Петр Семенович на секунду задумался.
– Понимаете, – ответил он, – Свете был нужен умный, напористый, энергичный мужчина. Я далеко не таков, а ведь и более молодых людей не переделаешь. Мне же, в свою очередь, нужна женщина домашняя, спокойная, любящая уют. Я плохо представляю себя рядом с бизнес-леди. Кстати, Света чем-то напоминала мою бывшую жену. Не скажу, что та была плохим человеком, но наш брак оказался недолговечным: мы и года не прожили. Не повторять же прошлых ошибок, правда?
– Что ты думаешь об этом типе? – спросил Киселев Скворцова, садясь с коллегой в свою старенькую «шестерку».
– Не знаю, – честно признался Константин. – С одной стороны, рассказ звучит довольно правдиво. Правда, с фотороботом, который мы сделали со слов официанта, обслуживавшего в то утро Яницкую с так называемым женихом, сходство имеется. А с другой стороны, ты видел его испуг, когда мы показали удостоверения?
– Самый настоящий страх, – согласился Киселев. – Знать бы, чего милому кардиологу так бояться.

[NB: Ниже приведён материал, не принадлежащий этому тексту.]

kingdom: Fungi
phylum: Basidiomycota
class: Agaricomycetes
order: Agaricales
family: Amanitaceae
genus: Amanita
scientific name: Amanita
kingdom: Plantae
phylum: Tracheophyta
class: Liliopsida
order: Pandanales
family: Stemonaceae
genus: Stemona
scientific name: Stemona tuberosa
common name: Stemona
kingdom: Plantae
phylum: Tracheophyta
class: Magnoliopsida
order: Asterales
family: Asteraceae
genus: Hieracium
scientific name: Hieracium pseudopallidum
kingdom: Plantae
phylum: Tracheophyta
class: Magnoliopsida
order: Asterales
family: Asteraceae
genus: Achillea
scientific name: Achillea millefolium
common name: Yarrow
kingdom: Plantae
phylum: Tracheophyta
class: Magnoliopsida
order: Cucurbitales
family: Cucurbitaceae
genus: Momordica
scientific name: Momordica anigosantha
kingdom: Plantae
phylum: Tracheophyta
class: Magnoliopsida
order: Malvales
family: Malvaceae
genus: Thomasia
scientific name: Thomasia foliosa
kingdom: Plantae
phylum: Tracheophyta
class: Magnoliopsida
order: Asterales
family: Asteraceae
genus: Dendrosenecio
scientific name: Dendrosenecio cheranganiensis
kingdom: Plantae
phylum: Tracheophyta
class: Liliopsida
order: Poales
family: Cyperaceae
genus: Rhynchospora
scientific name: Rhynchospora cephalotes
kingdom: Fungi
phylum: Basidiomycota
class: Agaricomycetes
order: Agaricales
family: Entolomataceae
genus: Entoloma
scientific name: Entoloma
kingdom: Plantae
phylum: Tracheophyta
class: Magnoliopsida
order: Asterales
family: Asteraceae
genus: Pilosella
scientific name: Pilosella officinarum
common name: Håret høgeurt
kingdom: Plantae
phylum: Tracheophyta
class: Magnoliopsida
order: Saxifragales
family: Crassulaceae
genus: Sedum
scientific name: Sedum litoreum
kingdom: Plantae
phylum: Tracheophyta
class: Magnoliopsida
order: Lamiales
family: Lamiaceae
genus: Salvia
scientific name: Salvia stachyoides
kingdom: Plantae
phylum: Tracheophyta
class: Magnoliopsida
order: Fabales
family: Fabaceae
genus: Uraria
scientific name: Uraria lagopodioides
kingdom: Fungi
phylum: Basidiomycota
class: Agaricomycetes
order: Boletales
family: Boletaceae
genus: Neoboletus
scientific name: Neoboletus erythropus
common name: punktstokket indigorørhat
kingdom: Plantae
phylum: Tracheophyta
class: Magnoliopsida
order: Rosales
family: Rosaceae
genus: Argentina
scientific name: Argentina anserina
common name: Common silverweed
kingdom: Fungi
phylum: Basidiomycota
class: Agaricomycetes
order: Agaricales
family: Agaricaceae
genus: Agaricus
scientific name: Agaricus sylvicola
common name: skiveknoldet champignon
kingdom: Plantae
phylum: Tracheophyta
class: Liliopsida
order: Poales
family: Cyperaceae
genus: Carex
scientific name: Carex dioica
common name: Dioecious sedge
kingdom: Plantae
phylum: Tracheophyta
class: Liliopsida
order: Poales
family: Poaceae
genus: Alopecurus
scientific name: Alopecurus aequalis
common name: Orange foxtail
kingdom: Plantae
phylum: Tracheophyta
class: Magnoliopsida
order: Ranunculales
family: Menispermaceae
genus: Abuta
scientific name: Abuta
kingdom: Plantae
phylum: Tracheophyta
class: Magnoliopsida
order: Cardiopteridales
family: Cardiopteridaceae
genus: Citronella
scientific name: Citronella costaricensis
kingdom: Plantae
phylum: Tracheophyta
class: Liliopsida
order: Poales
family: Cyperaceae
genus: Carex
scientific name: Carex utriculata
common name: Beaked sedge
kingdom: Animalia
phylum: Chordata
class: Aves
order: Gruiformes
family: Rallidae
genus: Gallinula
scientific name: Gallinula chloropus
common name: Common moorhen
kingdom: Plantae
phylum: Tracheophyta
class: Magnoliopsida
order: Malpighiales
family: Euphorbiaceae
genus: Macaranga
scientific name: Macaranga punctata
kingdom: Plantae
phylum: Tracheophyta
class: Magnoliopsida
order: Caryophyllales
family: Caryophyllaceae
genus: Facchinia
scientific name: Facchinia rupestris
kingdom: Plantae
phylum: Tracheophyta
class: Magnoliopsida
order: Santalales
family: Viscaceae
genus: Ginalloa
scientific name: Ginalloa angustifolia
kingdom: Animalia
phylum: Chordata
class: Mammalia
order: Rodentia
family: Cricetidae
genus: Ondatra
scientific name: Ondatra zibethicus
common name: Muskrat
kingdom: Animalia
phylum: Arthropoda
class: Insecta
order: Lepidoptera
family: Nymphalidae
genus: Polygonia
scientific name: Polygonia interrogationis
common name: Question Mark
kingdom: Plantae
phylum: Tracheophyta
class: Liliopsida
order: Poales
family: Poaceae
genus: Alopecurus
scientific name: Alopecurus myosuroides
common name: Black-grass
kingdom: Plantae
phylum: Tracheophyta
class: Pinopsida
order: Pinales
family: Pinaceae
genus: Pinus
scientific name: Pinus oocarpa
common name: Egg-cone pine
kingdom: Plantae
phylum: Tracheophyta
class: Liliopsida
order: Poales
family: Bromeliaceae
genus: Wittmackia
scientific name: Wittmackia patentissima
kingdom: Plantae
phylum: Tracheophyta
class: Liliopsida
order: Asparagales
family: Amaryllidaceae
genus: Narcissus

– Пожалуй, надо взять его на заметочку и проследить, – задумчиво произнес Скворцов. – Ладно, едем докладывать шефу, что мы не сдвинулись с мертвой точки.
Глава 4
На следующее утро Петр Семенович Гуров шел на работу в плохом настроении. В голове вертелась мысль, порожденная вчерашним визитом, и он не мог решить, как поступать дальше.
«Весьма вероятно, что им ничего не известно, – думал Гуров, – и все равно надо быть предельно осторожным».
Он вошел в свой кабинет, переоделся, вымыл руки и отправился на осмотр больных своего отделения. Старшая медсестра Мария семенила рядом, на ходу докладывая обстановку:
– Кошкарову значительно лучше, Ивановой я вчера делала капельницу, Костенко продолжает жаловаться на головную боль. В общем, все по-прежнему, тяжелая у нас одна Федотова.
Анну Петровну Федотову привезли два дня назад с обширным инфарктом. Вчера вечером ей стало лучше, но Гуров ушел домой, не побеседовав с ней, считая это излишним: все необходимые меры приняты. Сегодня он первым делом отправился в ее палату. Анна Петровна, худенькая миловидная женщина лет тридцати пяти, лежала на постели с закрытыми глазами. Петр Семенович аккуратно обогнул капельницу и присел на кровать. Больная пошевелилась и открыла большие черные глаза.
– Анна Петровна, как вы себя чувствуете? – участливо спросил Гуров.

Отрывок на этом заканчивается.